Phase five is about giving it back, and has only one chapter, entitled ‘Are You Ready to Give Back’?  The whole thing is the story of Kiyosaki’s encounter with a friend who was convinced that rich people cause problems in the world, but was convinced of how generous the wealthy people can be when it comes to giving money back to charity by the design of Kiyosaki’s game.  The book concludes that the world is changing, presenting a great deal more opportunity to those who are prepared.


-Interesting Perspective: It’s not the normal view of investing, but that’s not necessarily a bad thing.  If you’re interested in creating a business as a way of bringing some other income, it’s certainly an interesting book to get some perspective on what is involved.

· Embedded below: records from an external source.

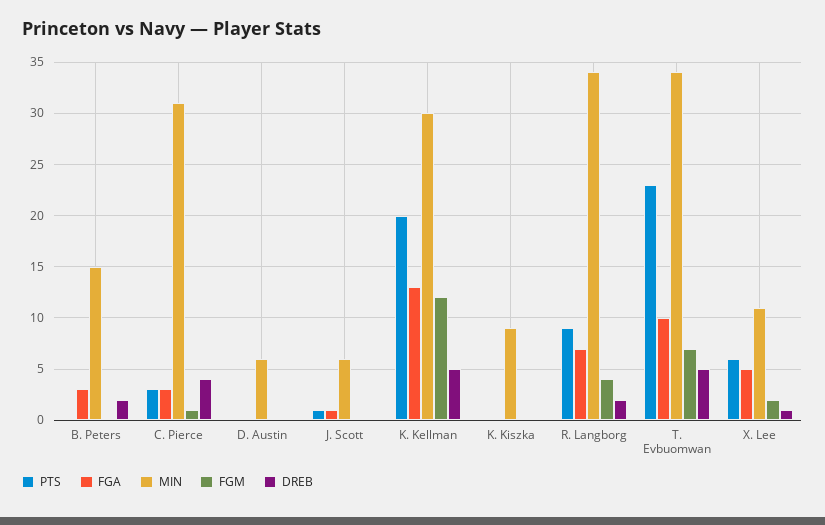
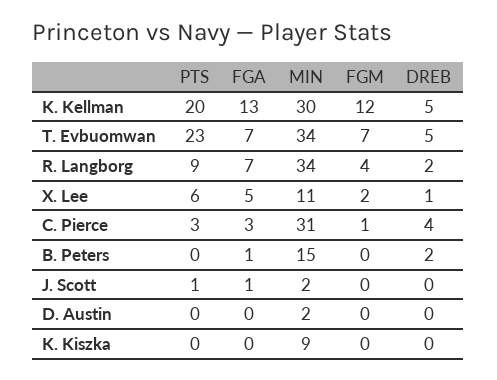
  {
    "PTS": {
      "B. Peters": 0,
      "C. Pierce": 3,
      "D. Austin": 0,
      "J. Scott": 1,
      "K. Kellman": 20,
      "K. Kiszka": 0,
      "R. Langborg": 9,
      "T. Evbuomwan": 23,
      "X. Lee": 6
    },
    "FGA": {
-     "B. Peters": 3,
+     "B. Peters": 1,
      "C. Pierce": 3,
      "D. Austin": 0,
      "J. Scott": 1,
      "K. Kellman": 13,
      "K. Kiszka": 0,
      "R. Langborg": 7,
-     "T. Evbuomwan": 10,
+     "T. Evbuomwan": 7,
      "X. Lee": 5
    },
    "MIN": {
      "B. Peters": 15,
      "C. Pierce": 31,
-     "D. Austin": 6,
+     "D. Austin": 2,
-     "J. Scott": 6,
+     "J. Scott": 2,
      "K. Kellman": 30,
      "K. Kiszka": 9,
      "R. Langborg": 34,
      "T. Evbuomwan": 34,
      "X. Lee": 11
    },
    "FGM": {
      "B. Peters": 0,
      "C. Pierce": 1,
      "D. Austin": 0,
      "J. Scott": 0,
      "K. Kellman": 12,
      "K. Kiszka": 0,
      "R. Langborg": 4,
      "T. Evbuomwan": 7,
      "X. Lee": 2
    },
    "DREB": {
      "B. Peters": 2,
      "C. Pierce": 4,
      "D. Austin": 0,
      "J. Scott": 0,
      "K. Kellman": 5,
      "K. Kiszka": 0,
      "R. Langborg": 2,
      "T. Evbuomwan": 5,
      "X. Lee": 1
    }
  }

-Encouraging: As always, Kiyosaki is nothing if not encouraging to his readers.  If you are interested in starting a business of your own, reading through this book could be a good way to find inspiration and get some generally good (if overly generalized) advice.


-Second Verse, Same as the First: If you read the first two Rich Dad books, you’ve already got a pretty good idea of what material is in the first phase of this book (which makes up the first third of the book).  The material is still fairly sound, if broadly drawn, but it continues Kiyosaki’s trend of repeating himself in his follow-up books.

-Not Really an Investment Book…But Not Really About Starting a Business, Either: In the minds of most people, starting a business and taking it public (the main ‘investment’ covered in this book) is not actually an investment, at all.  But the book doesn’t really provide instructions on how to start and grow a business, either.   There’s not even much instruction on how to take your company public, arguably the major thrust of the book.

-General Lack of Detail: Continuing on the last point, there’s not much helpful detail in this book, at all.  This is most apparent in the B-I Triangle related chapters; there are lists of things that need to be done to create and build your company, ranging from setting up daily office operations to handling legal issues, but no instruction provided on how to do any of it.  If you need something more than a checklist (and if you’re hoping to start a company you can go public with, you will), you’re going to need another book, or more likely, several.


If you’re looking for a bit of encouragement to start your own business, with plenty of folksy stories along the way, Rich Dad’s Guide to Investing might be a good book for you.  However, it’s far from the only book you’re going to need, and frankly, you can do without this book, since there’s little in the way of solid information to be found.  Just skip it, unless you’re a huge Kiyosaki fan and have to have all his works.